=== Excerpted records ===

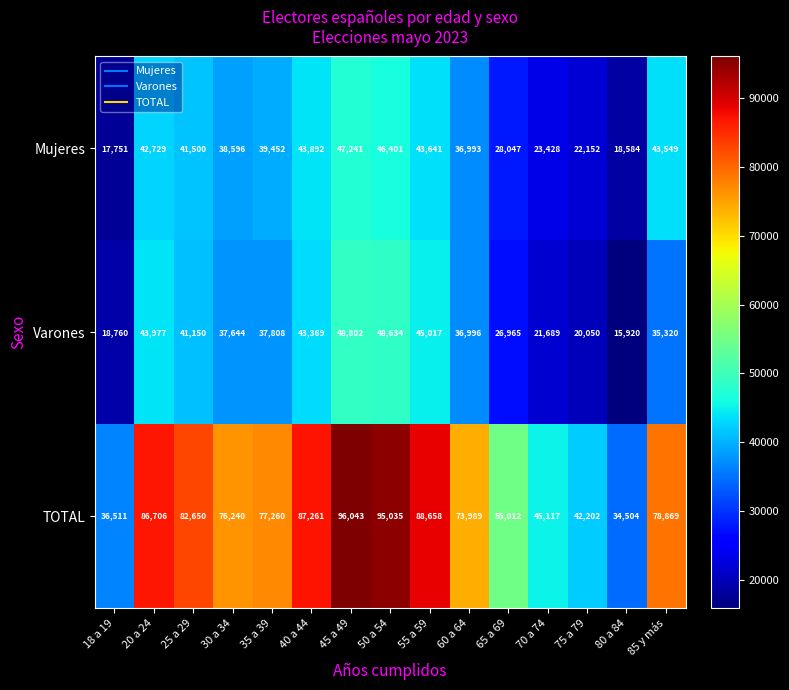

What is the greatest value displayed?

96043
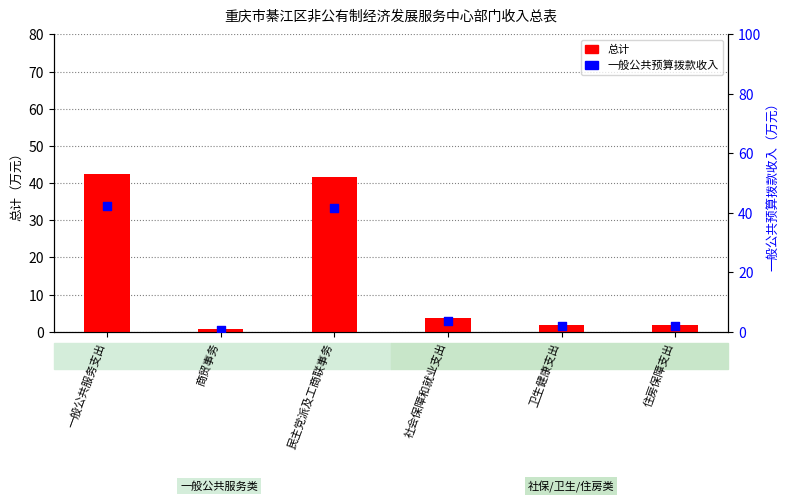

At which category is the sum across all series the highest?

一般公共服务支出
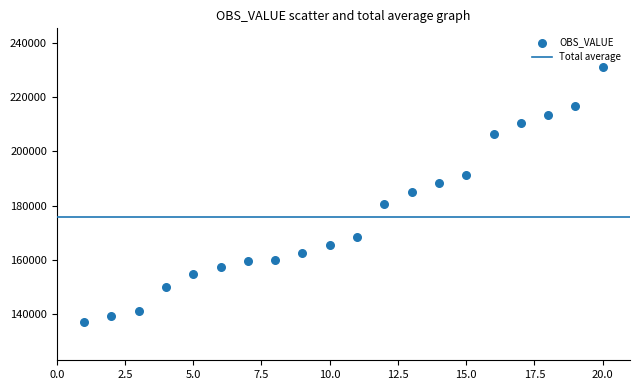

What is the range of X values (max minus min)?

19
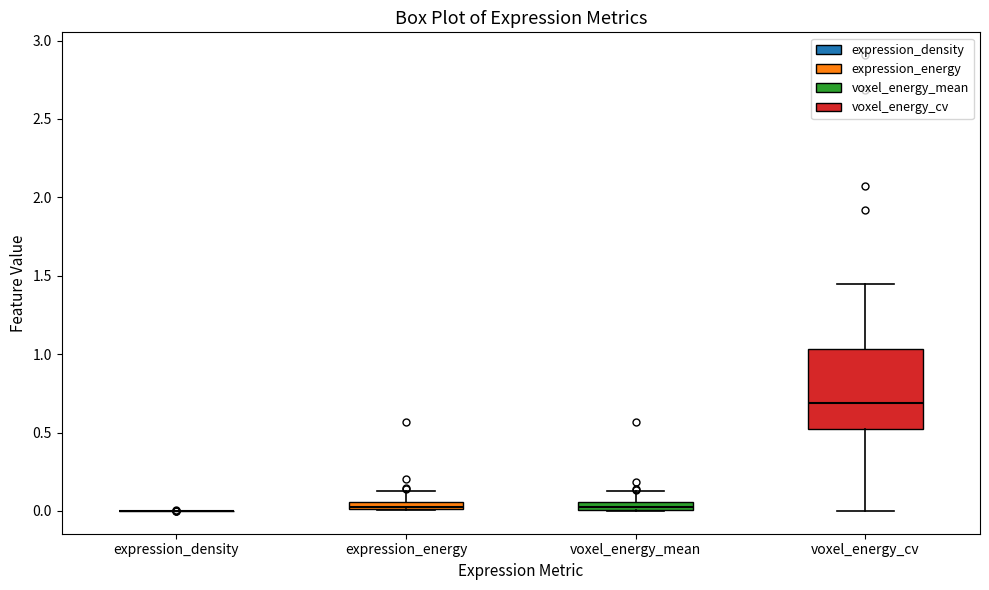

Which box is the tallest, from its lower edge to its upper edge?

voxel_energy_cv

===

▸ **Directive**
Can you turn the records above into a JSON list of strings, with one string per text line, no blank lines, and the pictures left out?

▸ **Task answer**
[
  "What is the greatest value displayed?",
  "96043",
  "At which category is the sum across all series the highest?",
  "一般公共服务支出",
  "What is the range of X values (max minus min)?",
  "19",
  "Which box is the tallest, from its lower edge to its upper edge?",
  "voxel_energy_cv"
]